### Document excerpt

--------

As for further applications for RIO, Smith said there are a number of directions for the researchers to consider.
“We are studying enhanced machine learning models that incorporate multimedia features, improved narrative models, and recently introduced ‘transformer’ models for natural language processing,” he said.
Transformer is a deep learning neural network model that has proven to be especially effective for common natural language processing tasks. It adopts an attention mechanism which weighs the influence of different parts of the input data. To date, it has been used primarily in the field of natural language processing (NLP), and is expected to become more widely used to understand video.
Smith added that using the system to forecast how different countermeasures might halt the spread of a particular disinformation campaign, for example, is yet to be determined.
“Causal inference could also be applied to forecast the outcome of specific actions or countermeasures, but we have not demonstrated this and it is an open research question,” he said.
Digital hydra
University of Melbourne School of Computing and Information Systems Lecturer David Eccles said that the RIO program is a significant step forward in automated defences using machine learning.
“To date, much of the research has been on identifying fake news in social media posts, rather than the accounts that promote and share the fake news posts,” he told create.
One clear benefit of using AI to combat disinformation is that faster detection of user accounts should flow through into lower numbers of social media users exposed to fake news.

--------

### Supplied material

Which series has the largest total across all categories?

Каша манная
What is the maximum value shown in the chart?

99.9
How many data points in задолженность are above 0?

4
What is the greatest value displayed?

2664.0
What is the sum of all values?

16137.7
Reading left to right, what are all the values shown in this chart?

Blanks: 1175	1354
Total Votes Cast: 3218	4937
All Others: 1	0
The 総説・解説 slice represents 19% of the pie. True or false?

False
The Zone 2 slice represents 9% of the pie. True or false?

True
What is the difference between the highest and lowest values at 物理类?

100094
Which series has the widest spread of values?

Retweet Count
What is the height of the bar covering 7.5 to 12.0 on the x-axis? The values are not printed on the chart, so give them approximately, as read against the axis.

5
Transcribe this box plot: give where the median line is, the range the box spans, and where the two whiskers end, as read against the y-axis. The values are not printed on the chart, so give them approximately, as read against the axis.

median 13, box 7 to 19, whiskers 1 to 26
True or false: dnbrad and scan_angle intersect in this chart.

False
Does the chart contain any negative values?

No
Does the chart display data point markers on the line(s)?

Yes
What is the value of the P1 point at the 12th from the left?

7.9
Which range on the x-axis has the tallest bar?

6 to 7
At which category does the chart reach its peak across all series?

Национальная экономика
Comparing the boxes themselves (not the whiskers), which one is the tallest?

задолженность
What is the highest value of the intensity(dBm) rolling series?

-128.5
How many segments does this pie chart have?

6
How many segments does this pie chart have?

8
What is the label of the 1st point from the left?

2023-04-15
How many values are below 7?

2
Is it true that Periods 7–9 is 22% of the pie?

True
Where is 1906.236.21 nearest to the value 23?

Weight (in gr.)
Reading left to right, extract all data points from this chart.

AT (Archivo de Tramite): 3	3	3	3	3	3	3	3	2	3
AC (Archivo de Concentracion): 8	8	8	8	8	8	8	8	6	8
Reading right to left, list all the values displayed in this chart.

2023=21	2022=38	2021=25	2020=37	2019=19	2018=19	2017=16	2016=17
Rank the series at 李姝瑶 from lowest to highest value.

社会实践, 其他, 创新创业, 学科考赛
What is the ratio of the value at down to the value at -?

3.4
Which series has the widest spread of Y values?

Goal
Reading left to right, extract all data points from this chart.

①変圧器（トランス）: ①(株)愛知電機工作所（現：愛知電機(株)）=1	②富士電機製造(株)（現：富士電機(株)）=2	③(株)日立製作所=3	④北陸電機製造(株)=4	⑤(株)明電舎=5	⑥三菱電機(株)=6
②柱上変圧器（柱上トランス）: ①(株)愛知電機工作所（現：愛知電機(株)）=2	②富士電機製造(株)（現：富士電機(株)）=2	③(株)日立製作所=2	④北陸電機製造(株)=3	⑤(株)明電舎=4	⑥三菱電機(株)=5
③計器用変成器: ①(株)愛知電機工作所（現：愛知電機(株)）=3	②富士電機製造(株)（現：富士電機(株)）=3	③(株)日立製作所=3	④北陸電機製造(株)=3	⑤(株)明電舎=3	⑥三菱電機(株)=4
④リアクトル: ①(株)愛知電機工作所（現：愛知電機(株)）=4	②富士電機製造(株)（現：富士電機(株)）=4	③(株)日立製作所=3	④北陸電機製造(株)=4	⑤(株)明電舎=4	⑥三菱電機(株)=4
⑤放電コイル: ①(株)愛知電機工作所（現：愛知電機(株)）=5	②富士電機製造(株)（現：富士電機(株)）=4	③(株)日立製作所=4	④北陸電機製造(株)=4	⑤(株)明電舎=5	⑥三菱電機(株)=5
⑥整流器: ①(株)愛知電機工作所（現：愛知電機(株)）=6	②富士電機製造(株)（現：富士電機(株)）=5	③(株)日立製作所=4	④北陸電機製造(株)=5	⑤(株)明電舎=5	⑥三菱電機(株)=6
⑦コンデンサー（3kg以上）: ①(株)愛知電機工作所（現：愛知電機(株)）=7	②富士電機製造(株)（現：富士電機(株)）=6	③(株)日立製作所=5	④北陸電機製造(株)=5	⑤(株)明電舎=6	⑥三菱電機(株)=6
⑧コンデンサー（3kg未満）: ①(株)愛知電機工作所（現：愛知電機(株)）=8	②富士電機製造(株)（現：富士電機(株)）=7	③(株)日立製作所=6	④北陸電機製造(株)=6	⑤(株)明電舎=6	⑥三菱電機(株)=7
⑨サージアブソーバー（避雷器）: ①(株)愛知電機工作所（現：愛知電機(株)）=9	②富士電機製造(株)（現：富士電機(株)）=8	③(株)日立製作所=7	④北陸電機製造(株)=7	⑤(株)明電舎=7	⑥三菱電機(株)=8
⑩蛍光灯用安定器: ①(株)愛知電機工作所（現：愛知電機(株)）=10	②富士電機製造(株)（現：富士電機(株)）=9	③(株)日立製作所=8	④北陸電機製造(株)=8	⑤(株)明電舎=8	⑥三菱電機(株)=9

--------

### To do
(a) Answer these about the RIO excerpt:
(i) What does the transformer model's attention mechanism weigh?
(ii) What position does David Eccles hold?
(iii) According to Eccles, what has most research so far focused on identifying?
(b) Does the RIO excerpt support each statement? Answer yes or no and quote the deciding words.
(i) Smith says the researchers have already shown that causal inference can forecast the outcome of countermeasures.
(ii) Transformer models have so far been used mainly in natural language processing.
(iii) Eccles describes RIO as a significant step forward in automated defences.
(c) Can you carry the RIO excerpt further, picking up after its final sentence?
The entries have no role in any of this work.

### Answers below
(a)
(i) The influence of different parts of the input data.
(ii) Lecturer at the University of Melbourne School of Computing and Information Systems.
(iii) Fake news in social media posts, rather than the accounts that promote and share those posts.

(b)
(i) No: "we have not demonstrated this and it is an open research question"
(ii) Yes: "To date, it has been used primarily in the field of natural language processing (NLP)"
(iii) Yes: "the RIO program is a significant step forward in automated defences using machine learning"

(c)
“However, we need to be mindful that fake news on social media is not one problem — it is many problems and has been labelled a digital hydra,” he added.
Unsurprisingly, the MIT lab aren’t the only engineers looking to solve the problem of disinformation.
“In general, there are two approaches to the problem: faster automated detection and user empowerment,” Eccles said.
“My work overlaps with MIT’s RIO work in that it focuses on identifying user accounts, rather than the posts they create and share. Where my research differs is that it is focused on user empowerment to develop skills prior to exposure.”
He points to the work of the University of Oxford Internet Institute’s Programme on Democracy and Technology, which focuses on the direct and real threat to democratic processes, such as elections, as well as democratic institutions and social media’s role as a tool of information warfare.
“Disinformation on social media is an established threat to democratic institutions and processes and governments themselves are now being directly impacted by the threat,” he said.
An information war on many fronts
Of course, for all of the good work being done by engineers in using AI to combat fake news, computer models can also be used to supercharge disinformation.
“AI, in terms of machine learning and natural language processing, is already actively involved in disinformation and its prevention on social media,” Eccles said.
“Social media users are in the middle of an algorithmic arms race between those trying to detect and prevent, and those weaponising social media.”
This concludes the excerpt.